Examples of disparate networks that need to communicate include Ethernet, token ring, FDDI, ATM .
- Interoperability: The ability of software and hardware on different machines to communicate with each other.
- Protocols: Sets of rules that regulate the way data is transmitted between computers. Examples are PPP, TCP, IP, RIP, POP, SNMP, SMTP, SLIP, ARP, RARP, PAP.
- Ethernet: A popular type of local area network (LAN), which sends data through radio frequency signals carried by a coaxial cable. Each computer on the LAN checks to see if another computer is transmitting and waits its turn to transmit. If two computers accidentally transmit at the same time and their messages collide, they wait and send again in turn.
- Token ringA local area network (LAN) in which computers are configured in a ring. A message (token) is passed from desktop to desktop. The token is used to avoid conflicts in transmission. A computer can only transmit messages while it holds the token. Token ring was developed by IBM
- FDDI : Fiber Distributed Data Interface. An industry standard covering the transmission of data, as pulses of light, over fiber optic links. Fiber optics allow data to flow at very high speeds, for example 100Mbps.
- ATM: Asynchronous Transfer Mode is network technology based on transferring data in cells or packets of a fixed size. The small, constant cell size allows ATM equipment to transmit video, audio, and computer data over the same network, and assure that no single type of data hogs the line.

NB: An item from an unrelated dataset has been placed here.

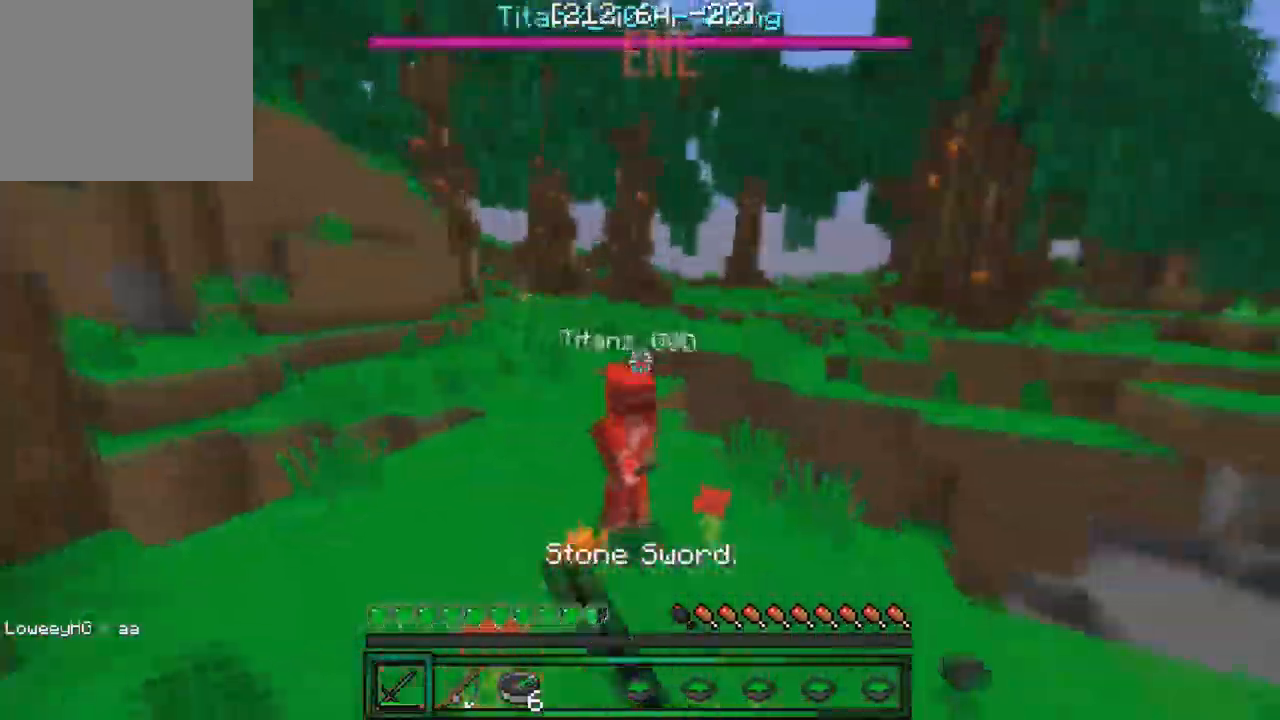
{"keys": ["w"], "events": [[117, "a", "up"]]}
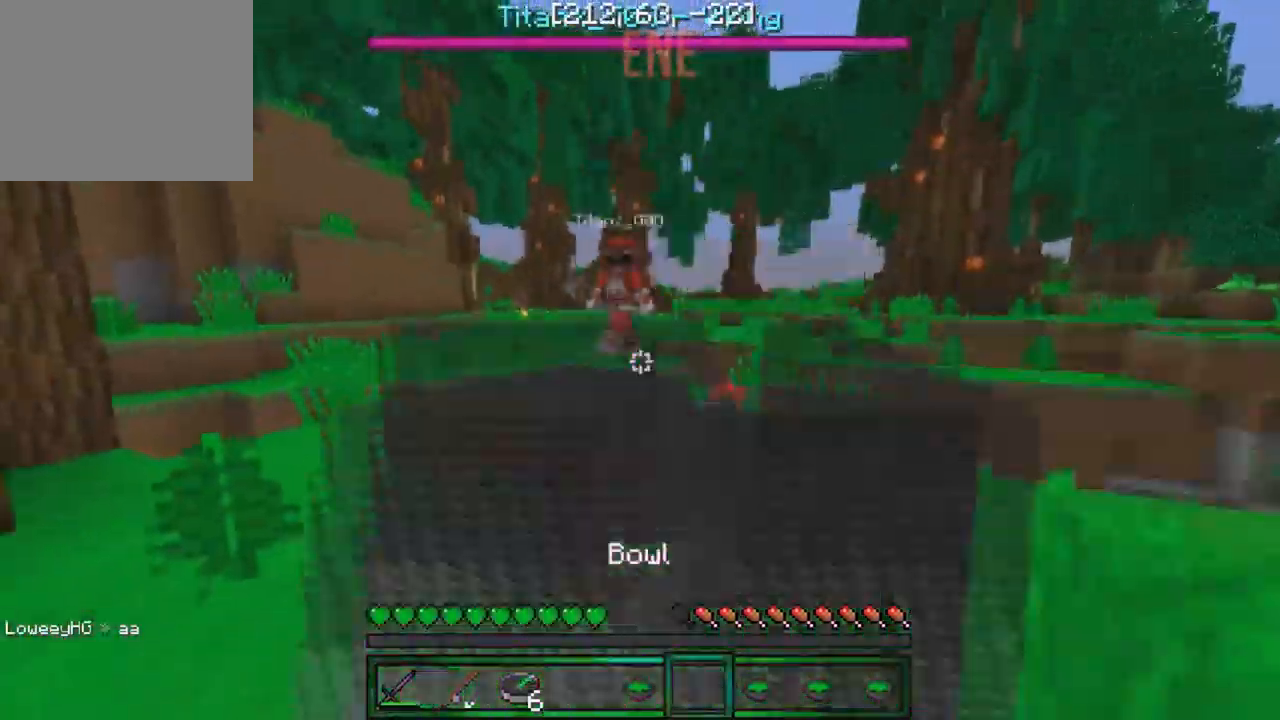
{"keys": ["a", "w"], "events": [[250, "a", "down"]]}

[1]IPC: Inter-process communication allows one process to exchange data with another process. The processes can be running on the same computer or on different computers connected through a network. An example is a socket.
[2] (TCP) Transfer Control Protocol: TCP is one of the main protocols in TCP/IP networks. Whereas the IP protocol deals only with packets, TCP enables two hosts to establish a connection and exchange streams of data. TCP guarantees delivery of data and also guarantees that packets will be delivered in the same order in which they were sent.
[3](UDP) User datagram protocol: UDP is a connectionless protocol that, like TCP, runs on top of IP networks. Unlike TCP/IP, UDP/IP provides very few error recovery services, offering instead a direct way to send and receive datagrams over an IP network. It us used primarily for broadcasting messages over a network.
[4]Tunneling: A technology that enables one network to send its data via another network's connections.